(Source data)
# # #

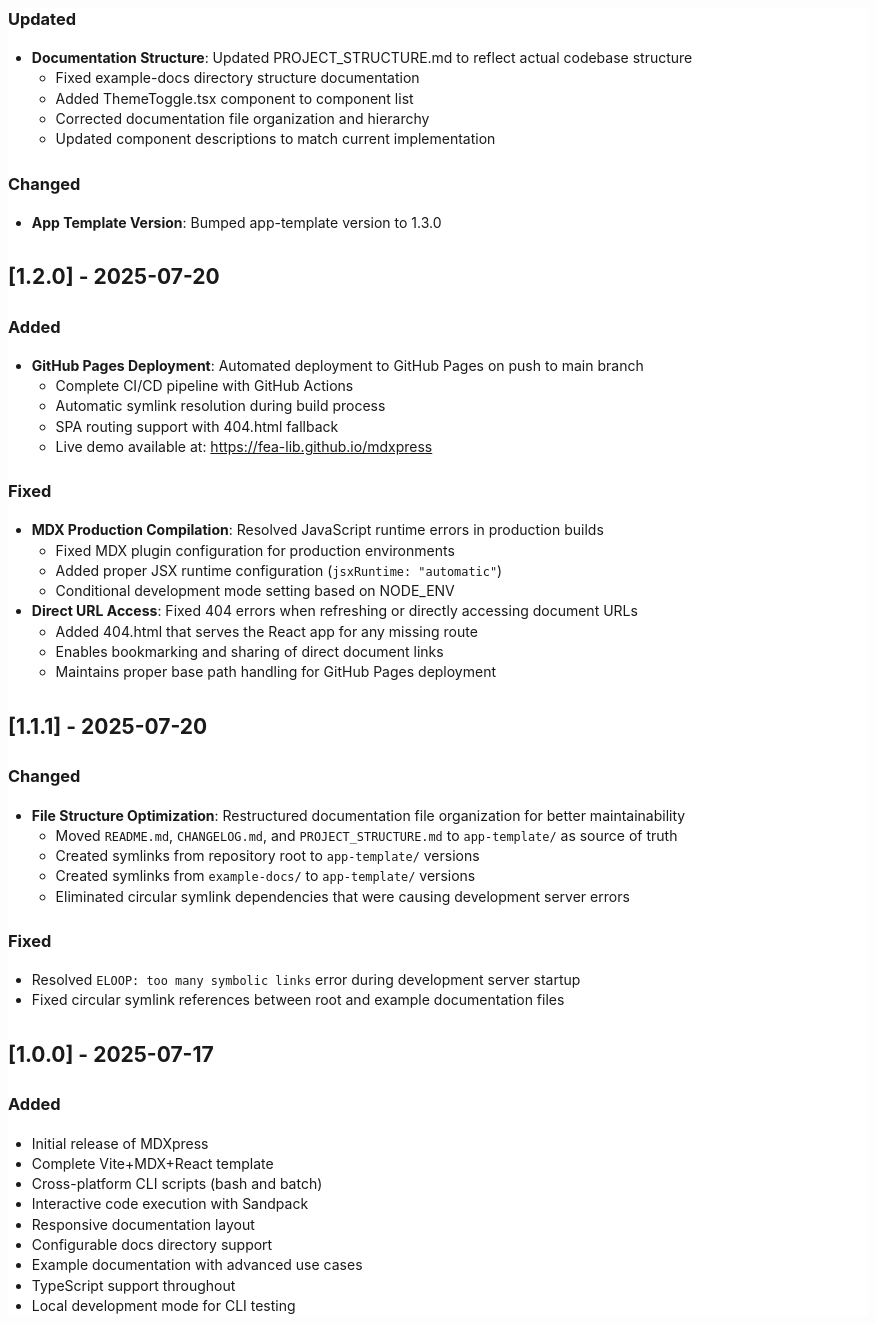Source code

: ### Updated
- **Documentation Structure**: Updated PROJECT_STRUCTURE.md to reflect actual codebase structure
  - Fixed example-docs directory structure documentation
  - Added ThemeToggle.tsx component to component list
  - Corrected documentation file organization and hierarchy
  - Updated component descriptions to match current implementation

### Changed
- **App Template Version**: Bumped app-template version to 1.3.0

## [1.2.0] - 2025-07-20

### Added
- **GitHub Pages Deployment**: Automated deployment to GitHub Pages on push to main branch
  - Complete CI/CD pipeline with GitHub Actions
  - Automatic symlink resolution during build process
  - SPA routing support with 404.html fallback
  - Live demo available at: https://fea-lib.github.io/mdxpress

### Fixed
- **MDX Production Compilation**: Resolved JavaScript runtime errors in production builds
  - Fixed MDX plugin configuration for production environments
  - Added proper JSX runtime configuration (`jsxRuntime: "automatic"`)
  - Conditional development mode setting based on NODE_ENV
- **Direct URL Access**: Fixed 404 errors when refreshing or directly accessing document URLs
  - Added 404.html that serves the React app for any missing route
  - Enables bookmarking and sharing of direct document links
  - Maintains proper base path handling for GitHub Pages deployment

## [1.1.1] - 2025-07-20

### Changed
- **File Structure Optimization**: Restructured documentation file organization for better maintainability
  - Moved `README.md`, `CHANGELOG.md`, and `PROJECT_STRUCTURE.md` to `app-template/` as source of truth
  - Created symlinks from repository root to `app-template/` versions
  - Created symlinks from `example-docs/` to `app-template/` versions
  - Eliminated circular symlink dependencies that were causing development server errors

### Fixed
- Resolved `ELOOP: too many symbolic links` error during development server startup
- Fixed circular symlink references between root and example documentation files

## [1.0.0] - 2025-07-17

### Added
- Initial release of MDXpress
- Complete Vite+MDX+React template
- Cross-platform CLI scripts (bash and batch)
- Interactive code execution with Sandpack
- Responsive documentation layout
- Configurable docs directory support
- Example documentation with advanced use cases
- TypeScript support throughout
- Local development mode for CLI testing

# # #

* [To do] Which rows above contain the word "organization" with matching case? Find each of them and copy it out in full.

* [Your solution]
  - Corrected documentation file organization and hierarchy
- **File Structure Optimization**: Restructured documentation file organization for better maintainability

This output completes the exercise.